▶ _Text shown_
[Start of Attachment]

Andre the Giant was always larger than life
By every mentionable measure, Andre the Giant was a whole lot of man. Besides size, he possessed unfathomable strength and a voice that sounded deeper than the ocean. He had a rugged upbringing on a farm in the French Alps. Born Andre Roussimoff in 1946, the little giant made a big impression on his parents. According to Sports Illustrated, when Andre was born, his father remarked, "Such hands. Perhaps he will be a man to match my father."
Giants apparently ran in Andre's family. The LA Times explained that while his parents and siblings were "normal sized," his paternal grandfather supposedly stood at an alpine 7-foot-8. The WWE listed Andre's height as 7-foot-4, though he was likely closer to 6-foot-11. Though not the tallest leviathan, he was arguably the mightiest. Andre never lifted weights, yet acquaintances alleged he could lift trees and overpower thousand-pound cows. At 12 years old, he did manual labor meant for men. When he got older, he would pull his friend's cars around for fun, occasionally wedging them between buildings and lampposts.
Andre's daunting dimensions and exceptional strength didn't tell the whole story. Friends knew him as an affable, patient person. As a young man, he was an agile athlete. Many wrestlers only saw his size, however, and feared Andre would injure them. Sadly, it was actually Andre's size that would eventually bring him down.
Andre the Giant's size turned small challenges into big ones
Andre the Giant left home at age 14 and delved into wrestling at 16. During the 1970s, he was the most renowned wrestler on Earth, according to the LA Times. He captivated Japan as "Monster Roussimoff." Canadians called him "Jean Ferre." In 1973, the father of WWE owner Vince McMahon repackaged him as Andre the Giant. He flew to Tunisia, England, and most of Europe in jets that could scarcely accommodate him.

[End of Attachment]

▶ _Your assignment_
Please reproduce the Andre the Giant text from "Andre's daunting dimensions" up to and including "scarcely accommodate him.".

▶ _Dataset entries_

[Start of Attachment]

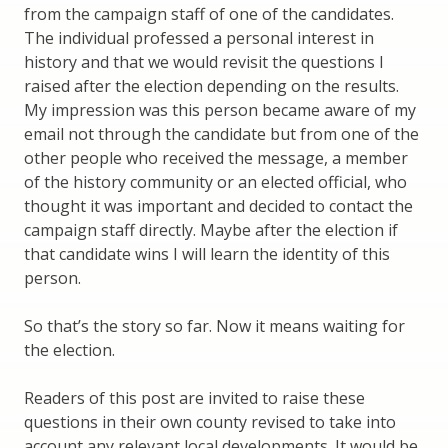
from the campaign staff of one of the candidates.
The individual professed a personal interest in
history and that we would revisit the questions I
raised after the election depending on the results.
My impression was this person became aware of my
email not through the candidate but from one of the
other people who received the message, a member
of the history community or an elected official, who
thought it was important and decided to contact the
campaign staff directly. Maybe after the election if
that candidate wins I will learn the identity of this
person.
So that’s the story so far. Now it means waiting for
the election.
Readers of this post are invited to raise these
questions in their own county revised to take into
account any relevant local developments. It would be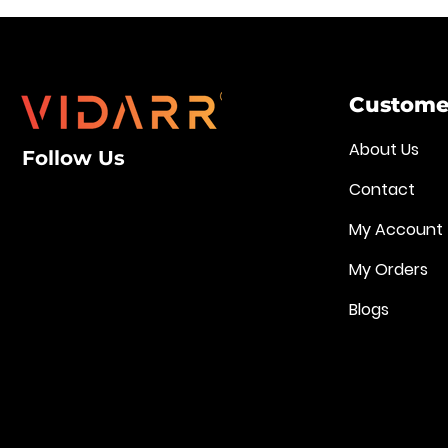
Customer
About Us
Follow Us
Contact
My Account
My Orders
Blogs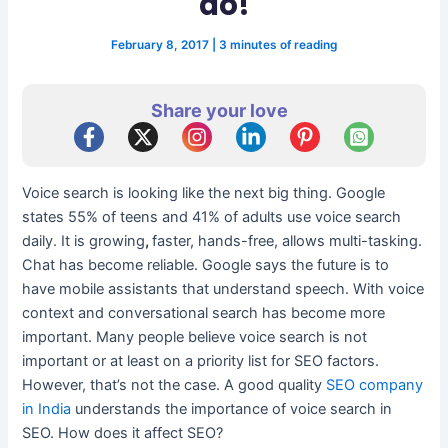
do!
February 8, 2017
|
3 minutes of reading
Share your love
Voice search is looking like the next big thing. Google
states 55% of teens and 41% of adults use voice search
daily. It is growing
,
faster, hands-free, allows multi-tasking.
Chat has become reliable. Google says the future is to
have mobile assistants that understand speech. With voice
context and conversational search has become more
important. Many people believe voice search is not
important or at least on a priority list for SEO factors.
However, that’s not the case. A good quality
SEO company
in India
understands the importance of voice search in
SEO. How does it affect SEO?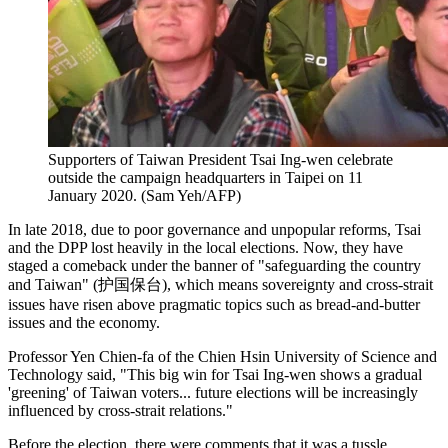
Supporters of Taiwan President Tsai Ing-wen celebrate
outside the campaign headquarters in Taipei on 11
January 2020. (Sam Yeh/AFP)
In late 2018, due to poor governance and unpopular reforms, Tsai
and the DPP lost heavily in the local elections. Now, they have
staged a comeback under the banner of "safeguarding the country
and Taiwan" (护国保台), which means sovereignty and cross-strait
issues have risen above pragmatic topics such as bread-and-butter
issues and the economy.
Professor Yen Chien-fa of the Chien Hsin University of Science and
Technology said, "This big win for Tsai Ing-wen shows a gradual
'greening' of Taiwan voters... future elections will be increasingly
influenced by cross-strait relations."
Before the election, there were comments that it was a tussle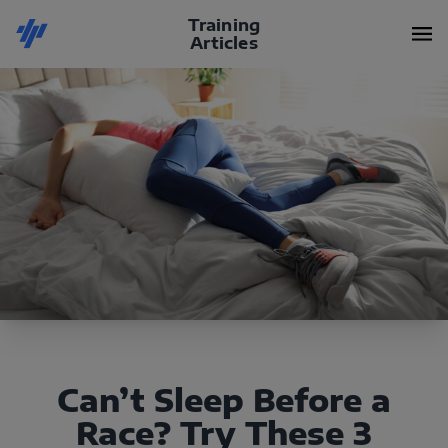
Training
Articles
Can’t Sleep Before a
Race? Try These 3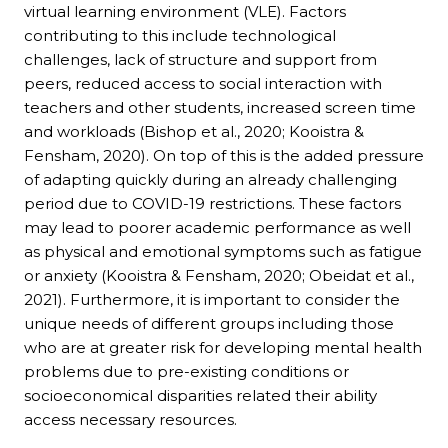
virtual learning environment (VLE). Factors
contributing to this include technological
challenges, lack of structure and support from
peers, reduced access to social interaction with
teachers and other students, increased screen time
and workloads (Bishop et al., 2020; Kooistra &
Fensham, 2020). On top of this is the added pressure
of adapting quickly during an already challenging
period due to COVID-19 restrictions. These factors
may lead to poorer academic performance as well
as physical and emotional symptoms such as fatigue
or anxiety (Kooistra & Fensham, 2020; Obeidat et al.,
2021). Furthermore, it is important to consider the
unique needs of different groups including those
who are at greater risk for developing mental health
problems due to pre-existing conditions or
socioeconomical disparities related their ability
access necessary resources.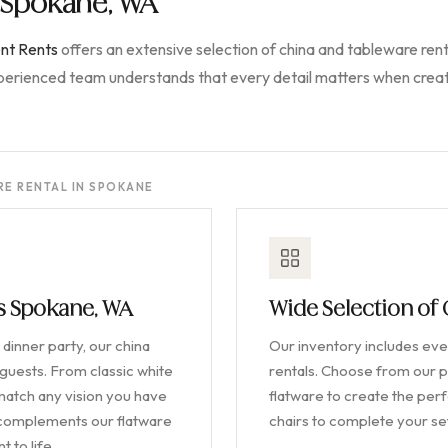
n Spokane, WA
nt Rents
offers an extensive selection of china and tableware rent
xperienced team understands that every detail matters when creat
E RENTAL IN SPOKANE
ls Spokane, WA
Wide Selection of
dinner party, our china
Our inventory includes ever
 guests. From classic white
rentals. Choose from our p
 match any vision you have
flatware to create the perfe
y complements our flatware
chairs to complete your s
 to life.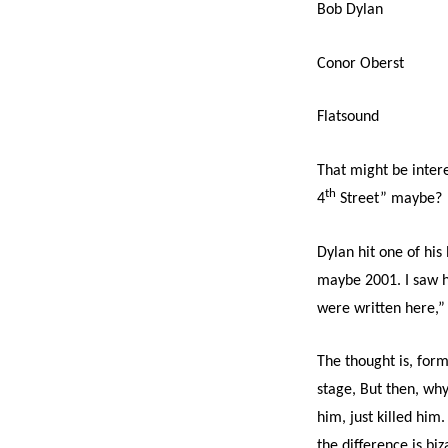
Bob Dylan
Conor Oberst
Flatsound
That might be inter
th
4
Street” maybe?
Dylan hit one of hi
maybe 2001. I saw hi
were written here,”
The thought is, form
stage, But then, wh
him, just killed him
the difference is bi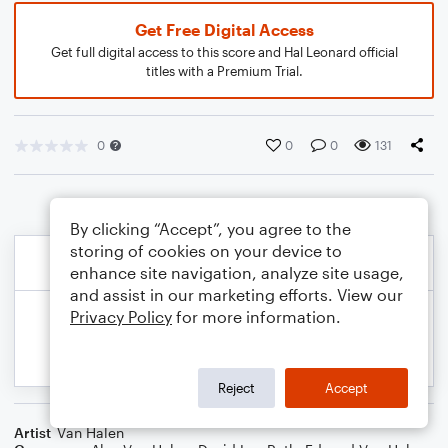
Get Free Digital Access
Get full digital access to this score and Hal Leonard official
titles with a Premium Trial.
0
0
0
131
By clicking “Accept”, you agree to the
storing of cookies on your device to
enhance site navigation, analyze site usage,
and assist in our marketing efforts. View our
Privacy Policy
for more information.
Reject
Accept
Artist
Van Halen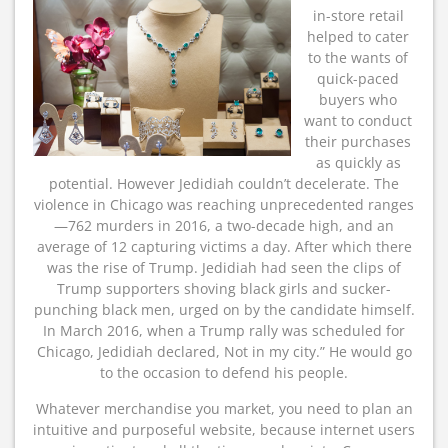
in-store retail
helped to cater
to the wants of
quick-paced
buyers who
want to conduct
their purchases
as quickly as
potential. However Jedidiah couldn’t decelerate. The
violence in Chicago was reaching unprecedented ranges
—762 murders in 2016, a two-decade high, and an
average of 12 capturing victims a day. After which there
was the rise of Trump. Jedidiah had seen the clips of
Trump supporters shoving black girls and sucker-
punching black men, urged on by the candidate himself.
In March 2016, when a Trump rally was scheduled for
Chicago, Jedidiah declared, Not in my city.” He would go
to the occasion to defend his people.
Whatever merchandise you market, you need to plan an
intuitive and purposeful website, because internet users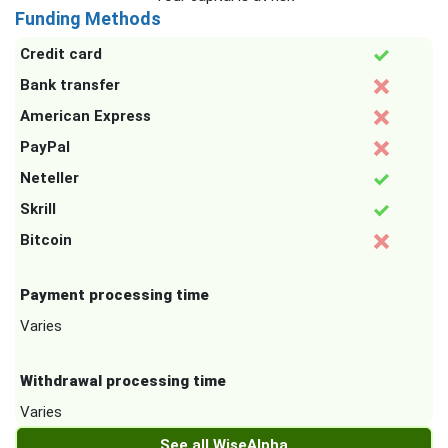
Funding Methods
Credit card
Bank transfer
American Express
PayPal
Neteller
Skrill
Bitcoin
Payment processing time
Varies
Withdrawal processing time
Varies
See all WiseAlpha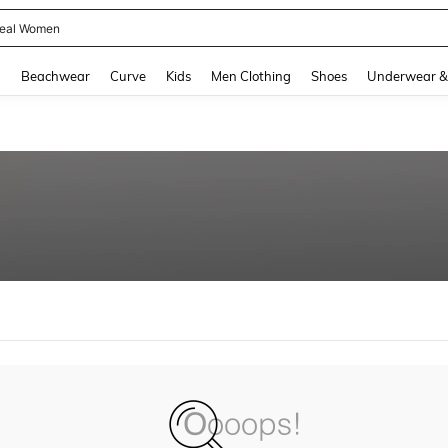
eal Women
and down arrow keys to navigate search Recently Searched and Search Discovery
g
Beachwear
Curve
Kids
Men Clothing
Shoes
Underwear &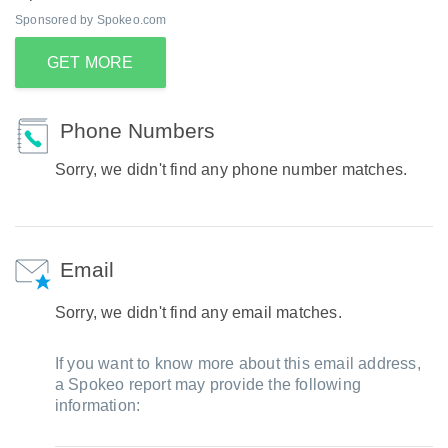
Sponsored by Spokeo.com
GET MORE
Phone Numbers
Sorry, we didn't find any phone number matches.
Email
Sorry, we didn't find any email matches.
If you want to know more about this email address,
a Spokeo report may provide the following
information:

[End of Attachment]

▶ _Output below_
Andre's daunting dimensions and exceptional strength didn't tell the whole story. Friends knew him as an affable, patient person. As a young man, he was an agile athlete. Many wrestlers only saw his size, however, and feared Andre would injure them. Sadly, it was actually Andre's size that would eventually bring him down.
Andre the Giant's size turned small challenges into big ones
Andre the Giant left home at age 14 and delved into wrestling at 16. During the 1970s, he was the most renowned wrestler on Earth, according to the LA Times. He captivated Japan as "Monster Roussimoff." Canadians called him "Jean Ferre." In 1973, the father of WWE owner Vince McMahon repackaged him as Andre the Giant. He flew to Tunisia, England, and most of Europe in jets that could scarcely accommodate him.